Converting VB6 to VB.NET

Brad wrote,

The VB6 to VB.NET converter doesn't seem to exist anymore. Microsoft sent me to Artinsoft. They apparently have a good one, but it will cost me $6000 to use for my smaller project and gobs more for the larger one.

Are there any competitors out there? Are there other choices beside recoding by hand?

Unfortunately, Microsoft's policy these days seems to be, "What part of 'We don't support VB6 anymore!

' don't you understand?" I've blogged long and hard that this is a mistake for Microsoft so I won't plow that ground again. Microsoft does provide a small amount of support. For example, there's the Interop and Upgrade forum where you can ask questions. I blogged the announcement of a new third-party VB6 website back in 2007 called VB6.us. I checked them again for this blog and they're still online!

Inevitably, you will have to abandon VB6 some day. It's better to plan for an orderly transition than to be forced to do it in emergency mode when something breaks.

But you do have options!

First, you can continue to run VB6 programs and even develop using VB6 on even the latest version of Windows. (If you can find a VB6 system. You can't buy one at retail anymore but you can still get one with an MSDN subscription.) You have to install the system with an Administrator account. Some people have reported that Windows 7 must be run in Windows XP mode for best results in developing VB6 systems but the runtime is supported by all versions of Windows.

When you do decide to convert, you'll have to do it in two steps if you only use Microsoft products. As Brad discovered, Visual Studio 2010 doesn't include the VB6 conversion wizard anymore. But you can still download VB.NET 2008 Express. (Act fast! That won't last forever either.) 2008 does include the wizard.
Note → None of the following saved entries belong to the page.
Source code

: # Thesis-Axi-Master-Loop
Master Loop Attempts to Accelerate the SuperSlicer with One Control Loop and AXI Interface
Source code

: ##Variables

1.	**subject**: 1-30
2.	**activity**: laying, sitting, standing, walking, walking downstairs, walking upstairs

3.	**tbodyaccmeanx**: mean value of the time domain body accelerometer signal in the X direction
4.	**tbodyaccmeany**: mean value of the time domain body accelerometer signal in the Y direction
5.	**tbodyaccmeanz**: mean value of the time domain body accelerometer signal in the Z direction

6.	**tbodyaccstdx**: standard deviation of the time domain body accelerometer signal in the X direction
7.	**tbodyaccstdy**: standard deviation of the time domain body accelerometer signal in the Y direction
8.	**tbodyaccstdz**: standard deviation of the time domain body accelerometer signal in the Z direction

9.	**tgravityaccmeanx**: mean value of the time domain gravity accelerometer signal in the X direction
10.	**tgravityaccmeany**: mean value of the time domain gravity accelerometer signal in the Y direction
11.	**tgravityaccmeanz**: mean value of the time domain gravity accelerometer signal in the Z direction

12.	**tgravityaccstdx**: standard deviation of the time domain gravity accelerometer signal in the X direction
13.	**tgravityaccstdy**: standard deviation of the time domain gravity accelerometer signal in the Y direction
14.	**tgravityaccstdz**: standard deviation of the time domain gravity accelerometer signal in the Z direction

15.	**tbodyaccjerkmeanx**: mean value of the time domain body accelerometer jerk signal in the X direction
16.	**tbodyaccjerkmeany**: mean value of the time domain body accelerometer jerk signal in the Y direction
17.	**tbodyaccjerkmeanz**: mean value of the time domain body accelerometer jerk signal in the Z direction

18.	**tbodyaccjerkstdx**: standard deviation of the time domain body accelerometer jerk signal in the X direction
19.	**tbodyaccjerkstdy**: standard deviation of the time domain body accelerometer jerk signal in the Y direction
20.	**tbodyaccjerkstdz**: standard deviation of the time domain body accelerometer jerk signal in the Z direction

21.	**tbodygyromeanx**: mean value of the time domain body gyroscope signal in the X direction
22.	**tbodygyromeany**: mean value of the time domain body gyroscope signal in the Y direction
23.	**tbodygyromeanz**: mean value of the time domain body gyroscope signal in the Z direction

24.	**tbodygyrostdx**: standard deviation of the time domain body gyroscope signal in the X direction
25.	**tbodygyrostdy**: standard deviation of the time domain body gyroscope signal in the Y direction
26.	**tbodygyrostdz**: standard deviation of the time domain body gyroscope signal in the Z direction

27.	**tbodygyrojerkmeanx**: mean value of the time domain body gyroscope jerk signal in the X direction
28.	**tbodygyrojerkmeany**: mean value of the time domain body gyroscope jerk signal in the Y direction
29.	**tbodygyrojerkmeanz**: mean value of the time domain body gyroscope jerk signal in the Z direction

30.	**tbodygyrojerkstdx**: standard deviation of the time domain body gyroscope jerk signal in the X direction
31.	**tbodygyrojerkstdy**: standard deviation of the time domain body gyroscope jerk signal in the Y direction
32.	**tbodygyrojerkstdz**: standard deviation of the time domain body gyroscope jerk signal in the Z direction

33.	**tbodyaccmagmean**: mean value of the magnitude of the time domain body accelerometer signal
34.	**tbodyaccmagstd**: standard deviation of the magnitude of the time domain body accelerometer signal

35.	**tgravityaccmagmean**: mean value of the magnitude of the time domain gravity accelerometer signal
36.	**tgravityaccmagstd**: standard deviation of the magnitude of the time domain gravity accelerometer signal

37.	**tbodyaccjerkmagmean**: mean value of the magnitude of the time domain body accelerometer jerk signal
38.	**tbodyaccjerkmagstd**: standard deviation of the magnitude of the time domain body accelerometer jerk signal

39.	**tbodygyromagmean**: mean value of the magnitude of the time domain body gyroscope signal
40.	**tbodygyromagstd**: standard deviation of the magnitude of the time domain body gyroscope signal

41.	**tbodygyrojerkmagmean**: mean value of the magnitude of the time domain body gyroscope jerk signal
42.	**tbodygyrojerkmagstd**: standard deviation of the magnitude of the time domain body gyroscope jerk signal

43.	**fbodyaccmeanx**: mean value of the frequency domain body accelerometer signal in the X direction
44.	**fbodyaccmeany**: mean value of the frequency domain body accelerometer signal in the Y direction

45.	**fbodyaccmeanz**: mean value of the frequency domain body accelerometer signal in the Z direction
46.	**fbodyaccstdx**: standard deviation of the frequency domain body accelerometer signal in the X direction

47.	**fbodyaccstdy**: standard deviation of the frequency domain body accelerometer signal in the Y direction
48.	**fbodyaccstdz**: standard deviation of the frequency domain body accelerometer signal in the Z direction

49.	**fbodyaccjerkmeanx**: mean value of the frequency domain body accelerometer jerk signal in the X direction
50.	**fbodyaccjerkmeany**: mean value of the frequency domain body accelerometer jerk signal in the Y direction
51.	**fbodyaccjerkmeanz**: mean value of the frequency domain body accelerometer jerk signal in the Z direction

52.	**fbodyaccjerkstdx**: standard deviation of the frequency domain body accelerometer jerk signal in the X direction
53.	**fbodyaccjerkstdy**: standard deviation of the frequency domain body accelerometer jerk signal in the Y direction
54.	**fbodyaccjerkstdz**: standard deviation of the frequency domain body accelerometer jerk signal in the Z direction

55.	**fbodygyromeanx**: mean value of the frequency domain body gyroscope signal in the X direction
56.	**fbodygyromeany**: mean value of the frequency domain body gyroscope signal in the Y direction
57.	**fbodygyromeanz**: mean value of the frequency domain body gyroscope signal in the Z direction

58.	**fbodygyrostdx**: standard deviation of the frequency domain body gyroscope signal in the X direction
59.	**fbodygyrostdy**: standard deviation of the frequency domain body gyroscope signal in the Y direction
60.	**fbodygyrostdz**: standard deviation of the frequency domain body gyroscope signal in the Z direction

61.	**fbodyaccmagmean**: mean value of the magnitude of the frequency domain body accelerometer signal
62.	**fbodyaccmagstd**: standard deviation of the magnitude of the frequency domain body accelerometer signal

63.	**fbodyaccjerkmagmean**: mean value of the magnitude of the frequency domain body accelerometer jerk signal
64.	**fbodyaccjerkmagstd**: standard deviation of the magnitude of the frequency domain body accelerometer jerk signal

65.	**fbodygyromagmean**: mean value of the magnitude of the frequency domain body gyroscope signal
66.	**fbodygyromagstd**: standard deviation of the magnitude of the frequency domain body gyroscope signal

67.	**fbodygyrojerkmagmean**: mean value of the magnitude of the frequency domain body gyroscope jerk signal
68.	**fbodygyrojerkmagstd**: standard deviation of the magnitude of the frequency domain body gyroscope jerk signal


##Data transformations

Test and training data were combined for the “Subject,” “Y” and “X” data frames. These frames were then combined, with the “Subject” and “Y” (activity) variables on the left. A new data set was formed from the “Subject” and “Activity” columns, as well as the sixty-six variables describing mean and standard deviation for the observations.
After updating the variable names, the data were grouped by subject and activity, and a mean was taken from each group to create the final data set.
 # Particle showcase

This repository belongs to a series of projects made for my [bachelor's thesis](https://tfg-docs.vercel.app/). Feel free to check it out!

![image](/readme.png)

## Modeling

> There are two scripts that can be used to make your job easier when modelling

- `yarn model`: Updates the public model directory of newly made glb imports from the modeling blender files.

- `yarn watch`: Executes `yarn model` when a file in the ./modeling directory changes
After that, you can convert the VB.NET 2008 code to VB.NET 2010.

Conversion of VB6 code usually only works for relatively small systems that don't involve a great deal of VB6-specific technology. The fact is that straight conversion projects of complex VB6 systems usually run into a wall after the easy part is done. The differences between the two languages are just too great. A great resource for deciding what to do can be found in this Microsoft blog: Rewrite vs Migrate vs Reuse vs Replace. The Microsoft Patterns and Practices group also has an article that will help: Upgrading Visual Basic 6.0 Applications to Visual Basic .NET and Visual Basic 2005.

If you do decide to go the conversion route, the software to help can be pretty pricey, as Brad found out. The main commercial competitors are ArtinSoft and VB Migration Partner. ArtinSoft prices their product by lines of code (LOC) and pricing starts at $800 for up to 10,000 LOC. VB Migration Partner doesn't quote a fixed price; they like to give you a bid after looking at your project.

While researching this blog, I ran into a message on another page that was so good that I decided to quote it in this blog. Addressing the same question, Darrel Miller wrote:

a) Hire someone with a significant amount of experience in building large .NET applications to come and guide the project and teach you.

b) Extract the business requirements from your current application and freeze them.

c) Celebrate the fact that this should be the easiest greenfield application development project ever because you have someone with experience in the technology to guide you, you have mature tools to build the application with and have a well defined set of requirements, so you know exactly what to build.

P.S. At this point I would not bother with Winforms. I would jump straight to WPF, you'll thank me later.

P.P.S The language really does not matter (C# or VB.Net). The effort will be the same.